Butler Wants To Continue His Community Work in City Council

Henry Butler (3)

A lifelong Brooklyn resident and a dedicated community leader, Henry Butler believes that he is the best candidate to replace term-limited Darlene Mealy as the 41st District City Council Member. A product of the Bedford-Stuyvesant Tompkins Houses and a graduate of Hunter College, Butler wants to continue his community work at the City Council level.

The 41st Council District includes parts of East Flatbush, Bedford-Stuyvesant, and Ocean Hill-Brownsville. Butler has been the District Manager of Community Board 3 since 2013, taking over from Charlene Phillips.

Henry Butler Photo by Kelly Mena

“I have a track record of accomplishments. I’m running because [City Council] will be a continuation of what I’ve already done. I have established political relationships and relationships with city agencies. My track record is there for city funded projects, I know how to advocate. This will be a continuation that let’s me do more,” said Butler.

The 49-year-old has a history of community service. As Chair of Community Board 3, he was able to get city funding for renovating the Nostrand Avenue corridor as well as the installation of an elevator at the Utica Avenue Station, according to Butler.

In addition, during the aftermath of Hurricane Sandy, Butler said he organized and mobilized his community into bringing emergency supplies to individuals and families affected by the disaster in the Far Rockaways.

If elected Butler plans to focus on education, health services, senior services and community safety. Brownsville is the poorest neighborhood in the borough with 37% of residents living below the federal poverty line and 16% of the individuals 16 years and older are unemployed, according to the 2015 Brownsville Community Health Profile from the NYC Department of Health. Not to mention more than a quarter of adults have not completed high school, which can severely limit employment and economic success.

Butler goal is to create development programs so that residents within the district can learn skill sets to become eligible for employment opportunities.
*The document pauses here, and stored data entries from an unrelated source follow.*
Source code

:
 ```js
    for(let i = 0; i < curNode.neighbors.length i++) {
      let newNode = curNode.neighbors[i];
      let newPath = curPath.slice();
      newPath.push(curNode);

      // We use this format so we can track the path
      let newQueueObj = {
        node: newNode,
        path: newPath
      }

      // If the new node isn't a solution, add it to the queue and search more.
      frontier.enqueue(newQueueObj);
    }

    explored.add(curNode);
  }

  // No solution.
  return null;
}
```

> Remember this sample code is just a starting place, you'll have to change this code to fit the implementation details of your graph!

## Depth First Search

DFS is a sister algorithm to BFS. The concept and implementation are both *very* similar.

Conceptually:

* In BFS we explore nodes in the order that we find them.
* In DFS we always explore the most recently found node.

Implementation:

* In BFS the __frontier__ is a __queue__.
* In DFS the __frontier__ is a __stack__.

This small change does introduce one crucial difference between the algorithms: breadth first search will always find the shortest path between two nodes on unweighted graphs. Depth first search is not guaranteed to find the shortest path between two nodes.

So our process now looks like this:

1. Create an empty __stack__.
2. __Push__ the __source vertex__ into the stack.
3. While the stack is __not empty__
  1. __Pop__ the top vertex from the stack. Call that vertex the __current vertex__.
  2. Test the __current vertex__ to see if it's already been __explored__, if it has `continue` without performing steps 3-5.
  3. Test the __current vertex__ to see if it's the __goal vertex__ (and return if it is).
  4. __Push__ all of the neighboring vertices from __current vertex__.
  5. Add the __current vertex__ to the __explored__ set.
In addition, he wants to target health issues, in particular the high rates of diabetes, hypertension and colon cancer within the district. According to the study by the NYC Department of Health, 15% of adults in Brownsville suffer from diabetes.

“We have disturbing health numbers within the district as a whole. Whether it’s diabetes, or high blood pressure and hypertension, colon cancer, which just happened to our District Attorney [Ken Thompson] and as well as one of our community board [3] members [Nelson Stoute]. We don’t deserve to suffer from all these illnesses,” said Butler.

The race is currently split eight ways according to the most recent Campaign Finance Board filings which includes challenges from Cory Provost, Democratic District leader in the 58th Assembly District, Alicka Samuel, former chief-of-staff for Assemblywoman Latrice Walker and Kathleen Daniel, who currently works in Brooklyn Borough President Eric Adam’s office.

The primaries will be held September 12 with the general election taking place November 7.